Course Work Projects
- Simulator for a modified PowerPc 604 and 620 Architectures
The goal was to design, implement, and evaluate the performance of a dynamically scheduled processor. Thus, we implemented the simulator using Tomasulo algorithm with renaming registers and reordering buffers. Also, we did implement a dynamic branch prediction using a target buffer.
- Simulators for cache coherence protocols (MSI, MESI) in CMPs
The goal was to build a CMP with dynamically configured cores, and each core has its own L1 private cache, and they all share a unified L2 cache. The protocols are writing back with invalidation. We implemented the simulator and evaluated the performance of each protocol.
- Simple Remote Procedure Call System
In this project, we were asked to design, implement, and evaluate the performance of a sRPC system. We implemented a client, server, and a port-mapper. We addressed issues related to parameter passing, binding, exception handling, call semantics, performance and data representation. We achieved server high availability and load balancing through replication and name resolution respectively.
- MiniGoogle: Document Indexing and Querying
The main objective of this project is to design and implement a basic data-intensive application to index and search large documents. More specifically, the goal is to design a simple search engine, referred to as tiny-Google, to retrieve documents relevant to simple search queries submitted by users. We did implement a replicated and reliable client/server model that consists of: the client, the server (has the indexing and querying masters), the helpers (for the mapping and reducing), and the name-server (for the name resolution).
- Simplified File Transfer Protocol System
The purpose of a file transfer protocol is to enable the transfer of files between machines, typically under the command of a user. Several issues need to be addressed in the design of a file transfer protocol, including dealing with differences in file name conventions, text and data representation, and directory structure. Furthermore, the protocol must ensure reliable transfer of files from one system to another. We did implement the system in a layered fashion with a replicated and load balanced servers and name-servers. Also, we did implement an error simulation module to introduce unreliability to the medium. We used the Go-Back-N as a sliding window protocol. Consequently, we did conduct a thorough analysis of the performance of the system with multiple experiments. Those involved different packet error rates, different packet drop rates, and different retransmission timeouts.

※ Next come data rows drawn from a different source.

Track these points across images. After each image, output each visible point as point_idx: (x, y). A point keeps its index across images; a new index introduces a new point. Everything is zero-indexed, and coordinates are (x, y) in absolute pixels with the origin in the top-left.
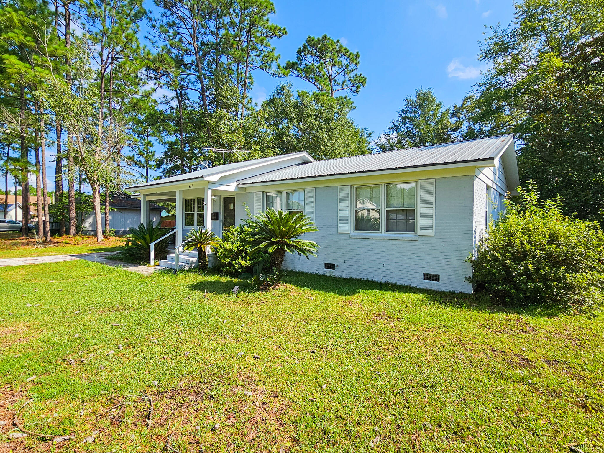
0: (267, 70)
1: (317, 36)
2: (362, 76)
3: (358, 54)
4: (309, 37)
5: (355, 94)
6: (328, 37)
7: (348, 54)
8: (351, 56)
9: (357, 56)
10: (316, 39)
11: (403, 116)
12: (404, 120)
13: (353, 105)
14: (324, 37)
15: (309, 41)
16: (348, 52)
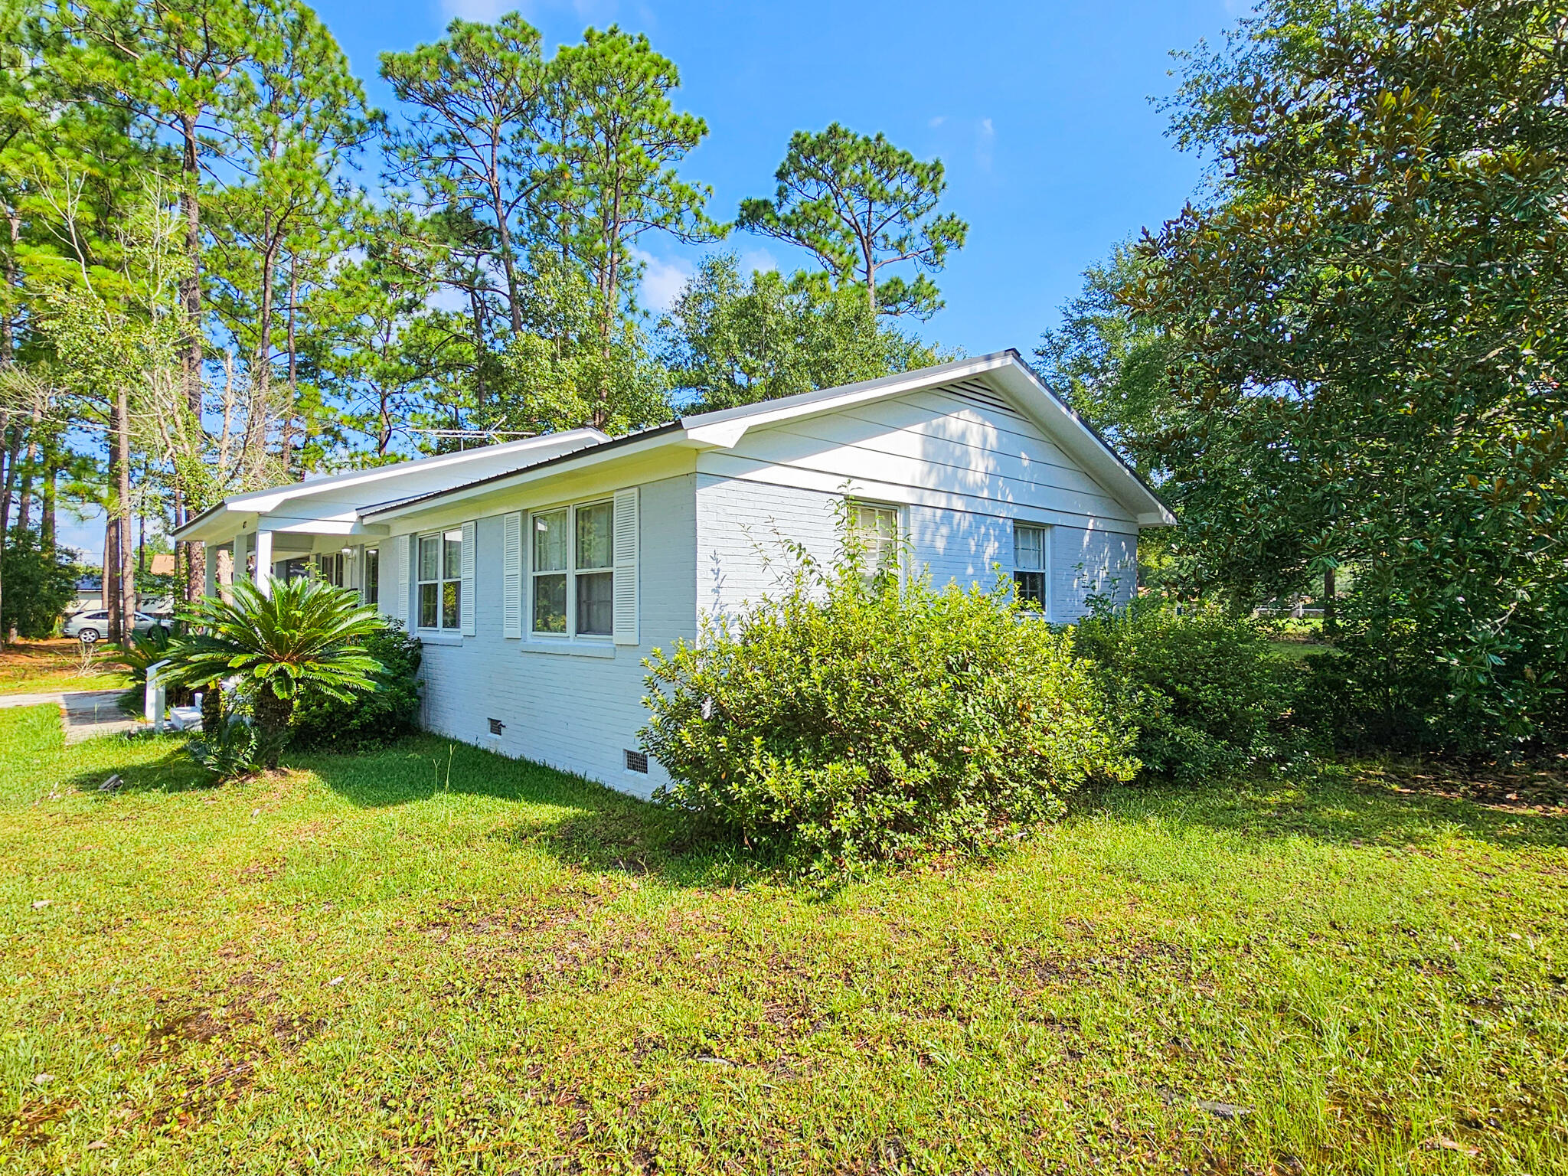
0: (671, 227)
1: (815, 131)
2: (956, 220)
3: (937, 163)
4: (798, 135)
5: (938, 269)
6: (842, 128)
7: (910, 166)
8: (918, 171)
9: (936, 169)
10: (813, 137)
11: (1076, 316)
12: (1078, 328)
13: (938, 298)
14: (833, 131)
15: (798, 143)
16: (908, 162)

- myTRC: my Transactional Row Column store DBMS
The objective of the project is to develop the Transactional Row Column store myTRC that efficiently supports concurrent execution of OLTP (i.e., transactions) and OLAP (i.e., aggregate queries) workloads. myTRC provides limited transactional support. Limited support means that it does not support full durability. In addition to serializable and atomic access, it also provides the standard uncontrolled access to files.
- Checkers Solver
Developed a Checkers solver model that competed against my classmates’ engines. The engine was developed using minimax algorithm with alpha beta pruning, and some cutoff techniques using some common heuristics, as well as some of my own developed heuristics, I was able to win the tournament of my class.
- PASTRI: PAirwise STream CoRrelation Identifier (only Time series no data streams)
Developed a system that aims at finding accurate results of correlations between pairs of time series in real-time. By doing this, we minimize the time to the first produced results - i.e. achieve interactive response of the system and keeps refining the results, while the user is busy, exploring a subset of the provided results. Our approach modeled the length of each time series, which is of interest, and used a utility cost function, to identify the highly correlated streams. Our experiments show a speedup of 10 times producing the first results, compared to other systems.